## Exercise description
Count how many lines of the data contain the word "sind", treating uppercase and lowercase as different, and reply with only that number.

════

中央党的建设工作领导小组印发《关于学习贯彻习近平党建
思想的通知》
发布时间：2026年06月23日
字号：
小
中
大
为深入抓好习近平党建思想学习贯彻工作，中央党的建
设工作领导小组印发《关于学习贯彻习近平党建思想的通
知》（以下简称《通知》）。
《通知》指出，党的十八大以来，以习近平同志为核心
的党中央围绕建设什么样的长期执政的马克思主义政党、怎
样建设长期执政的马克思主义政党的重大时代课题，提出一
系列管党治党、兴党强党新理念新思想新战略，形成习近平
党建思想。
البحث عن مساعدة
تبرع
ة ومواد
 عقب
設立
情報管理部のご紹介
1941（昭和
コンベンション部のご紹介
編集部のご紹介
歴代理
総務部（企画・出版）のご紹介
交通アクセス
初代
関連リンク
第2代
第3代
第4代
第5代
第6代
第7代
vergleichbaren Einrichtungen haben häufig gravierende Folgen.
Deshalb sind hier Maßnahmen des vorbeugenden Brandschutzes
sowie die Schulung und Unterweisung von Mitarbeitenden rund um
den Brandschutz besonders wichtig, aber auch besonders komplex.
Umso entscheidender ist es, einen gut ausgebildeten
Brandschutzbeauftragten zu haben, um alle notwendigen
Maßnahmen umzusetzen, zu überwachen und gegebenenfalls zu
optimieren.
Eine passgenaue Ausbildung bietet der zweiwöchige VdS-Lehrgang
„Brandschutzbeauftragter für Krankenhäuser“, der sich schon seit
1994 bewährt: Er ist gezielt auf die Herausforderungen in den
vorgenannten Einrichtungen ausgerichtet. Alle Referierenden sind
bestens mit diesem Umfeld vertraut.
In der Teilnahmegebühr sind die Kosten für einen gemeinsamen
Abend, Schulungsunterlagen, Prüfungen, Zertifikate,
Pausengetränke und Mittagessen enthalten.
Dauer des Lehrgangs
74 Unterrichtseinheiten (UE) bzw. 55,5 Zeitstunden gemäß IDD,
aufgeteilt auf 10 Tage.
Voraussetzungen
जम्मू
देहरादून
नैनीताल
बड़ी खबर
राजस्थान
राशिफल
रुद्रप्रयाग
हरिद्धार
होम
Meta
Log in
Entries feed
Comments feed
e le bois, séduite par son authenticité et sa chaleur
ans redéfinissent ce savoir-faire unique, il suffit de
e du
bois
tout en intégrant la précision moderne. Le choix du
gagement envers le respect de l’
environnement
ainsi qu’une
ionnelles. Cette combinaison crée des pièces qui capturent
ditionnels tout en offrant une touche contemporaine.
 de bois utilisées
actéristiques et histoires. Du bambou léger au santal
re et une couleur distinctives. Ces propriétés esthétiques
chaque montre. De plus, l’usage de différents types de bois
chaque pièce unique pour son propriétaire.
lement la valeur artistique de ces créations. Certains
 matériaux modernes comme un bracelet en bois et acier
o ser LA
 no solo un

════

## Written response
3